## Line Graph: Accuracy Comparison of Math Models on Various Problems
### Overview
The image is a multi-line graph comparing the accuracy performance of four large language models (LLMs) across 25 math problem categories. The models compared are Baichuan2-13B (blue), LLaMA2-13B (orange), Qwen-14B (green), and InternLM2-Math-20B (red). Accuracy percentages range from 0-100% on the y-axis, with math topics listed sequentially on the x-axis.
### Components/Axes
- **Legend**: Top-left corner, mapping colors to models:
- Blue: Baichuan2-13B
- Orange: LLaMA2-13B
- Green: Qwen-14B
- Red: InternLM2-Math-20B
- **X-axis**: "Math Problems" with 25 labeled categories (e.g., Angles, Area, Circles, Classifying & sorting, Coin names & value, Coordinate plane, Cubes, Decimals, Estimation & rounding, Fractions, Light & heavy, Mixed operations, Multiple operations, Numerical expressions, Patterns, Perimeter, Place value, Powers, Rational number, Spheres, Subtraction, Time, Triangles, Variable expressions, Volume of 3d shapes, Add, Compare, Count, Division, Equations, Length, Statistics, Percent, Polygons, Probability, Proportional, Quadrilaterals, Ratio, Temperature, Volume).
- **Y-axis**: "Accuracy (%)" with ticks at 0, 20, 40, 60, 80, 100.
- **Lines**: Four colored lines representing model performance across topics.
### Detailed Analysis
1. **InternLM2-Math-20B (Red Line)**:
- Consistently highest performer, peaking above 90% in multiple categories (e.g., Coordinate plane, Fractions, Time).
- Shows minor dips but maintains >70% accuracy in all categories.
- Notable peaks: 95%+ in Coordinate plane, Fractions, and Time.
2. **Baichuan2-13B (Blue Line)**:
- Second-highest performer overall, with peaks near 90% (e.g., Coordinate plane, Fractions).
- More volatile than InternLM2, with sharper drops (e.g., 60% in Decimals, 50% in Estimation & rounding).
- Strong in geometry topics (Angles, Area, Perimeter).
3. **LLaMA2-13B (Orange Line)**:
- Most variable performance, with extreme lows (e.g., 0% in Coordinate plane, 5% in Subtraction).
- Strong in algebraic topics (Equations, Variables) with peaks near 80%.
- Weaknesses in spatial reasoning (Coordinate plane, Geometry).
4. **Qwen-14B (Green Line)**:
- Moderate performance, averaging 60-70%.
- Peaks in algebraic topics (Equations, Variables) at ~75%.

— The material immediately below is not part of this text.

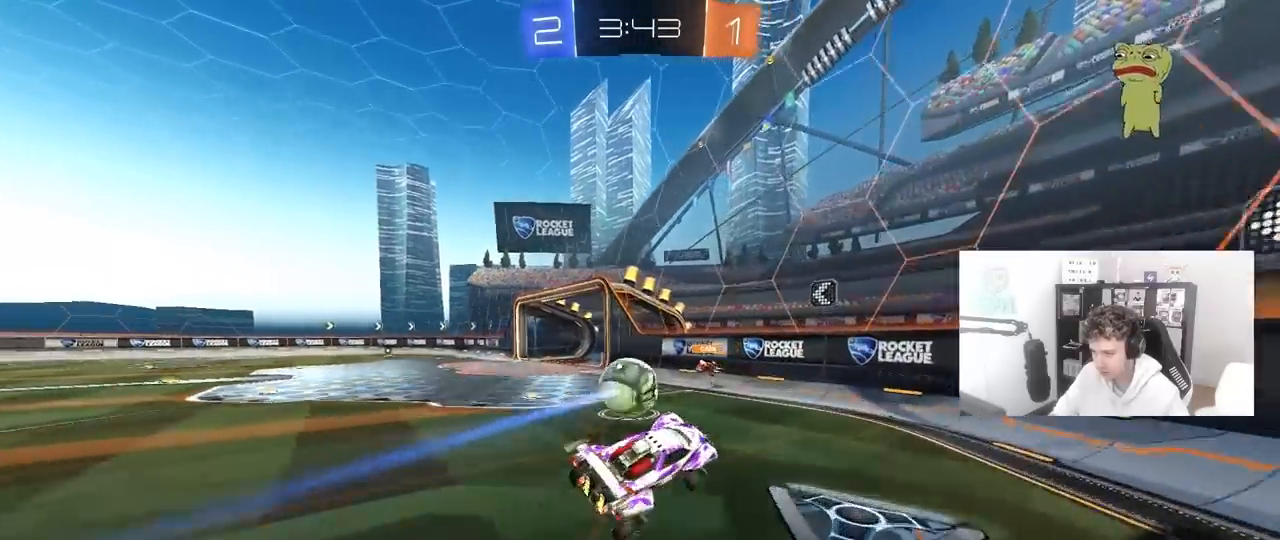
{"keys": ["d", "w"], "mouse": [], "mouse_move": "still", "events": [[317, "a", "up"], [450, "d", "down"]]}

- Notable dip to 15% in Place value, recovery in Statistics (~60%).
### Key Observations
- **Outliers**:
- LLaMA2-13B: 0% accuracy in Coordinate plane (potential data error or model weakness).
- Qwen-14B: 15% in Place value (significant drop).
- **Trends**:
- InternLM2-Math-20B dominates in geometry and arithmetic (Angles, Fractions, Time).
- All models struggle with spatial reasoning (Coordinate plane, Geometry).
- Algebraic topics (Equations, Variables) show higher performance across models.
### Interpretation
The data suggests **InternLM2-Math-20B** is the most robust model for math problem-solving, likely due to specialized training on mathematical reasoning. Its consistent performance across diverse topics indicates strong generalization. **LLaMA2-13B** exhibits the most variability, with critical failures in spatial reasoning (Coordinate plane) but strengths in algebraic manipulation. **Qwen-14B** and **Baichuan2-13B** show mid-tier performance, with Qwen excelling in algebraic topics and Baichuan2 performing well in geometry. The anomalies (e.g., LLaMA2's 0% in Coordinate plane) highlight potential gaps in model training data or architectural limitations for specific problem types. This comparison underscores the importance of model specialization for domain-specific tasks like mathematics.